Séance du séminaire Anthropologie et santé mondiale
Invitée : Duana Fullwiley, Stanford University, USA
Large-scale genomic databases that provide DNA and tissues from many different global populations increasingly provide valuable sources of medical, pharmaceutical and forensic information. The resultant products, discoveries and raw materials hold the promise for numerous innovations. These possibilities, in turn, raise issues of who profits from DNA databases and on what scale? How will benefits be shared, and do individuals, families and populations truly understand what can be done with DNA in the genomic age? Lastly, how has genomics shifted ideas and practices around global public health? Scientists the world over understand that African populations are highly desired in genomic research because of the vast amount of genetic diversity among and between African peoples. The Human Health and Heredity Project (H3Africa) has begun efforts to develop big data genomic research on the continent in several sites on a wide range of ailments and issues that are seen as “local” and affecting Africans. The project was initiated with goals of representing and including Africans in the genomic revolution. It was also launched to develop African genomics, to train African scientists, and to “capacity build” so that DNA samples remain in Africa, rather than being shipped to the US, or Europe. Yet human medical genomics relies on people to trust in and participate in science.

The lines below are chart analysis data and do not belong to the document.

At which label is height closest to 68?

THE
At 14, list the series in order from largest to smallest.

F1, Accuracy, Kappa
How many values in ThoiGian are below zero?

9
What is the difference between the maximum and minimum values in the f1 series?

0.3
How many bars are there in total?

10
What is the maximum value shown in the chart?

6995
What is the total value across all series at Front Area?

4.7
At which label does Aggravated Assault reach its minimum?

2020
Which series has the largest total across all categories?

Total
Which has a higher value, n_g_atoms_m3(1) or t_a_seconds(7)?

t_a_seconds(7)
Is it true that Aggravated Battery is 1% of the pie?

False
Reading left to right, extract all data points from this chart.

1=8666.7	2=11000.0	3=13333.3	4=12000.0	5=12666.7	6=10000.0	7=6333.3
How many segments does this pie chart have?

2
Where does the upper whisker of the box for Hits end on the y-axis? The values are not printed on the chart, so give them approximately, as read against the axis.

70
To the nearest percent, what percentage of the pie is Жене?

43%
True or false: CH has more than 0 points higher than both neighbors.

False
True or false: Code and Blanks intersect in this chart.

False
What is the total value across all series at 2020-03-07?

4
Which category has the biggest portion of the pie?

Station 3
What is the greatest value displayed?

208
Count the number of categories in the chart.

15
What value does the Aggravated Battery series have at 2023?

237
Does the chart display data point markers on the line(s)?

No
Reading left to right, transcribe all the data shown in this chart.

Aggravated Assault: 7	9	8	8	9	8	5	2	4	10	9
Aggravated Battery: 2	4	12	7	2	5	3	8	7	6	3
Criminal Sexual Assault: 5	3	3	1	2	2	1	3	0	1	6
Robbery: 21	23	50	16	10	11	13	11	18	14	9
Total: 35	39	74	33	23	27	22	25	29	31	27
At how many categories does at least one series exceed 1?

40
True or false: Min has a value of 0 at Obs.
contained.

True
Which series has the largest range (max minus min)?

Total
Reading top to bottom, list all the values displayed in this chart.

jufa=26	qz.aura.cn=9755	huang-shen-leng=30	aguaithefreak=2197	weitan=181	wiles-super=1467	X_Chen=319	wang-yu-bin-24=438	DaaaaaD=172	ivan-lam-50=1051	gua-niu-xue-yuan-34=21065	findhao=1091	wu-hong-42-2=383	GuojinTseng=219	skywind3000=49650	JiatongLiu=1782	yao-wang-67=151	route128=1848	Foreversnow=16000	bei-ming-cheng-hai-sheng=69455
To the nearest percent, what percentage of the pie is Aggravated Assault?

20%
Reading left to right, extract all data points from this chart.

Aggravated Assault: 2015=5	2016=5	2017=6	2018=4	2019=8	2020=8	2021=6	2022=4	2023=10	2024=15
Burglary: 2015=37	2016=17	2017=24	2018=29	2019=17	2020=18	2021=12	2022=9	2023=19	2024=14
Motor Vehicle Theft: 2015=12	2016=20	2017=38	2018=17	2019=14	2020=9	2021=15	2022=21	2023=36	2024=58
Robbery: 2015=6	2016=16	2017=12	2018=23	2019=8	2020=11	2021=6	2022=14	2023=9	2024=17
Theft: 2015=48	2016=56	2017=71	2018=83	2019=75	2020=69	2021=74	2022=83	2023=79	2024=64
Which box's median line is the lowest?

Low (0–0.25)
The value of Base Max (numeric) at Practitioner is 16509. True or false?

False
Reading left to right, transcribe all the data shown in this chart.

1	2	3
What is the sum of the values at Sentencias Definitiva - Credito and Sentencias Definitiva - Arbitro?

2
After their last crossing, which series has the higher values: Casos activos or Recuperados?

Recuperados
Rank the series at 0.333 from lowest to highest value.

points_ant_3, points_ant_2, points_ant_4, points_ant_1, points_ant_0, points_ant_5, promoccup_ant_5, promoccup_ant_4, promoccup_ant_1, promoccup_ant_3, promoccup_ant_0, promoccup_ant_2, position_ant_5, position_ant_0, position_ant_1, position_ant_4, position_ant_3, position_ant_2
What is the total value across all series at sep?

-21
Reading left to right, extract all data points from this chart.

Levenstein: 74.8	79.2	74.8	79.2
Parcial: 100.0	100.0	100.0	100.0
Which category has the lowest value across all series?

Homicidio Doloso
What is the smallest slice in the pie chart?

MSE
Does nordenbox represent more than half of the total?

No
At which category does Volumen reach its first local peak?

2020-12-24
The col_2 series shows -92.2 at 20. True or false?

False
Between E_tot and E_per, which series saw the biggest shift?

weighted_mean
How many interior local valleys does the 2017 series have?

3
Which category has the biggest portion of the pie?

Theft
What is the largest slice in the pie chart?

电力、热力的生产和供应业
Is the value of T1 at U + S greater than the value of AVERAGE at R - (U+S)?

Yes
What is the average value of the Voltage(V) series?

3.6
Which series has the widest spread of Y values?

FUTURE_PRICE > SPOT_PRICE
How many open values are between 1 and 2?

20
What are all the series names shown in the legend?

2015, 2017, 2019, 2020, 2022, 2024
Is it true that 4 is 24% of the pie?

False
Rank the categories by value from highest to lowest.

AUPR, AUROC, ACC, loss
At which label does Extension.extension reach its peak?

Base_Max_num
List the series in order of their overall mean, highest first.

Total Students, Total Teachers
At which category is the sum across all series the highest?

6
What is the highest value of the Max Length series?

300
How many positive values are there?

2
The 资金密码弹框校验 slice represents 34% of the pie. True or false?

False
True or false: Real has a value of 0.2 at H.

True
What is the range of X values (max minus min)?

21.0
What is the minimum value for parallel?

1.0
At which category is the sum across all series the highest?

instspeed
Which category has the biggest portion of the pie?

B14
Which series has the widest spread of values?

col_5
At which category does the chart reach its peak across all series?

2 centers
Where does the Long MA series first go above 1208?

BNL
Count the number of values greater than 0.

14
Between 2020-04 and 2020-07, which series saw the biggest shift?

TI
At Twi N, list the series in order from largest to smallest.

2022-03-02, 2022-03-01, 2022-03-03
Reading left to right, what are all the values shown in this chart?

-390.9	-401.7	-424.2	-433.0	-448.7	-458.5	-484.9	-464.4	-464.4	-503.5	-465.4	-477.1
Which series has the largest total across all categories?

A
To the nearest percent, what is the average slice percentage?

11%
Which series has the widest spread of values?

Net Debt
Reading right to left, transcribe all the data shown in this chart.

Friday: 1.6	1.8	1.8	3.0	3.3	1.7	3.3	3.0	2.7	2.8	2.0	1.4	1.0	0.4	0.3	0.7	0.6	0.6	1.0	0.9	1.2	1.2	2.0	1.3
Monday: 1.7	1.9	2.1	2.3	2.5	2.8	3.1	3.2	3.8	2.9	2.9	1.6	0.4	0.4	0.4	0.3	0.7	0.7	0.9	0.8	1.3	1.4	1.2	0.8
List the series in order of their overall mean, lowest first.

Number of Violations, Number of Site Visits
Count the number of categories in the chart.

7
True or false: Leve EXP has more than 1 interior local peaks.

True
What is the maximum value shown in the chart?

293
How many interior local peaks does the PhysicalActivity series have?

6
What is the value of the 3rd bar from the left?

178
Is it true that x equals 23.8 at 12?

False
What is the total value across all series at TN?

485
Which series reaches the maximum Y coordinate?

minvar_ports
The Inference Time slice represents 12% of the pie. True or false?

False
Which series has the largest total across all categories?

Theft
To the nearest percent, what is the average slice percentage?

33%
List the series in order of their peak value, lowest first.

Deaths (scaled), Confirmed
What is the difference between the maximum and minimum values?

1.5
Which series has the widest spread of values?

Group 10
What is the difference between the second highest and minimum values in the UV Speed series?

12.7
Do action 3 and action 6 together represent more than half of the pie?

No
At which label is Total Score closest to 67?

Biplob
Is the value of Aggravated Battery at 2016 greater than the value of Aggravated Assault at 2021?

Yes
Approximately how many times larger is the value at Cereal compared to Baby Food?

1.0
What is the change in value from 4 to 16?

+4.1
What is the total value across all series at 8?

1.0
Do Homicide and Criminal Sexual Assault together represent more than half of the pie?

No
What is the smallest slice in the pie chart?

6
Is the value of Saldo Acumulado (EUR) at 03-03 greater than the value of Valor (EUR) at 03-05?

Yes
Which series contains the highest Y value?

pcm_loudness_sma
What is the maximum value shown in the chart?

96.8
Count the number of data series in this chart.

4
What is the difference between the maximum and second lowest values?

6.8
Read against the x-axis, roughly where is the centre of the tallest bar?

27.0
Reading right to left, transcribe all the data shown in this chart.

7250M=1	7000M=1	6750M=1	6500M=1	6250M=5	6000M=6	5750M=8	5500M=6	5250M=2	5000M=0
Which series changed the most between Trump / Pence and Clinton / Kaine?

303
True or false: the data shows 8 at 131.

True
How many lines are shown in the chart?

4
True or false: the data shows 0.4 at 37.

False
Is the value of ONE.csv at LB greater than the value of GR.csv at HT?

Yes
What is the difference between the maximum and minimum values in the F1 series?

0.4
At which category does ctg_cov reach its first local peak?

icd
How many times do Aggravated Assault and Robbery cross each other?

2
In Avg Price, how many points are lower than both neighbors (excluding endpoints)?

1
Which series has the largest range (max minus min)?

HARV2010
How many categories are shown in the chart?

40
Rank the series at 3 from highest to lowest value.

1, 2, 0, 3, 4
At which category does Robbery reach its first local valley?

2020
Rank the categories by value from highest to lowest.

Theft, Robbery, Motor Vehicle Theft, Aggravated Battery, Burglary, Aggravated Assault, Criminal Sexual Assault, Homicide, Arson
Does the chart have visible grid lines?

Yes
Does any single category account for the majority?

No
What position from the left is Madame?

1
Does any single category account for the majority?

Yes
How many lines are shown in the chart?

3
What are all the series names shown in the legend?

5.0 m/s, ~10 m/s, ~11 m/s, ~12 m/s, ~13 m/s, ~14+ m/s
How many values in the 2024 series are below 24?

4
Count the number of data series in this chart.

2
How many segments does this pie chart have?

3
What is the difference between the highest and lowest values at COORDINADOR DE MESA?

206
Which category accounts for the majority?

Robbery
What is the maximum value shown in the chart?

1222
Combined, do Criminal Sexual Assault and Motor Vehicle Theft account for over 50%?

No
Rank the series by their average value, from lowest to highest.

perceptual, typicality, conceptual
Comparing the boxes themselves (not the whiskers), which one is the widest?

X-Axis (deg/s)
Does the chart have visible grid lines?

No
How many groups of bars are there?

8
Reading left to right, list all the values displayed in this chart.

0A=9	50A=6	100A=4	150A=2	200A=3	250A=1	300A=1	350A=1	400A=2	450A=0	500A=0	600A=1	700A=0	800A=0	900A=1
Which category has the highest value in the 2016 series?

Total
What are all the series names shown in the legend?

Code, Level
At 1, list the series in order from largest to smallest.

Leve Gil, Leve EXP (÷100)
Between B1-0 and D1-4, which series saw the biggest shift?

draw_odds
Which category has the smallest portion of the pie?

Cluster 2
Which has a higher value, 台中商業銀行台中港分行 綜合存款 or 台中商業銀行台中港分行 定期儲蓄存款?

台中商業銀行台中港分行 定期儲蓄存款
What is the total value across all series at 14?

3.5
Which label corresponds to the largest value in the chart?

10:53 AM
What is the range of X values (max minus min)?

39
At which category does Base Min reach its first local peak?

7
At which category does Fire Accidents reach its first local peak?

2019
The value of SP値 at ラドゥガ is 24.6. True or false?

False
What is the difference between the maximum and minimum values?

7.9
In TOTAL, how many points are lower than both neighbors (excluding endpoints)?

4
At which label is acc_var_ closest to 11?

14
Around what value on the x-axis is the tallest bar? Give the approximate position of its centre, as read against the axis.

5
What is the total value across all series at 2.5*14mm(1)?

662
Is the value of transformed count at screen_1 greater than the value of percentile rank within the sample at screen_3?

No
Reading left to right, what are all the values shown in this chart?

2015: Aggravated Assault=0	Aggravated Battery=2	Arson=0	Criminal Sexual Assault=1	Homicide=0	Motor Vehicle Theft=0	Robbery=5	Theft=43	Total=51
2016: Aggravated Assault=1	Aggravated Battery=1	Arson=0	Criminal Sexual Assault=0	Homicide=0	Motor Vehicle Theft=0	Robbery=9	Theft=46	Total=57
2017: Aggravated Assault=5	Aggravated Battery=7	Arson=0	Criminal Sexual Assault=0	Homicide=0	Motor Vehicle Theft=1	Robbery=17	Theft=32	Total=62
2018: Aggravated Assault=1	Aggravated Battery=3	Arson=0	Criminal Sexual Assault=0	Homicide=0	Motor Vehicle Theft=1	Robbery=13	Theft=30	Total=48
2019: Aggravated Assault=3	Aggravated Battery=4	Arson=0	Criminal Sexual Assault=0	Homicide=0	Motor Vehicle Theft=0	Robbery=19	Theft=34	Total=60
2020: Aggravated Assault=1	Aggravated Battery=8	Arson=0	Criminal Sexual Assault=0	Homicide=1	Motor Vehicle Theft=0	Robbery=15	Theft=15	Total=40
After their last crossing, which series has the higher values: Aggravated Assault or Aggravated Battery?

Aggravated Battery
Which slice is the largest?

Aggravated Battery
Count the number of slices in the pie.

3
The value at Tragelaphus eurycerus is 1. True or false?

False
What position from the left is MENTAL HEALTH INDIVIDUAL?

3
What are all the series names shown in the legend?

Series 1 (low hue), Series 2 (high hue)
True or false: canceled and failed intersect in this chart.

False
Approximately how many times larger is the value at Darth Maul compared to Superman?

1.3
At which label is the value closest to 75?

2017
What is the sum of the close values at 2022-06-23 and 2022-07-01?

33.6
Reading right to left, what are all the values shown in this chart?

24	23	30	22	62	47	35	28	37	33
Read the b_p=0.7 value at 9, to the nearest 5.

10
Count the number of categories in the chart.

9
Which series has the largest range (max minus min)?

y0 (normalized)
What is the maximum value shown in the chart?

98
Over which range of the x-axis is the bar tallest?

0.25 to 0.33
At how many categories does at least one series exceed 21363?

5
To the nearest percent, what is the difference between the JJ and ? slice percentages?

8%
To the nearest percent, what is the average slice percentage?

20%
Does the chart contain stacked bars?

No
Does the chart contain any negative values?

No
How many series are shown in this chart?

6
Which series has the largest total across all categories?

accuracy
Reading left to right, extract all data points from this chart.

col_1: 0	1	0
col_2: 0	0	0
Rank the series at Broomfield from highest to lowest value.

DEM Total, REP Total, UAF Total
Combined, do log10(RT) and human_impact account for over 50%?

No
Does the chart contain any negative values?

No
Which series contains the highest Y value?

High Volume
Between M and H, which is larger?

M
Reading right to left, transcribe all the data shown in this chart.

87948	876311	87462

How does this happen in a postcolonial setting where examples of resource extraction abound? How are everyday patients and citizens invited to join such efforts, and what forms of education and informed consent are ethically required of such research in Africa, and elsewhere? This paper will delve into one example of science education, representation, and informed consent that tries to tackle these issues—an Afro-Futuristic comic book called Genome Adventures that was funded by H3Africa.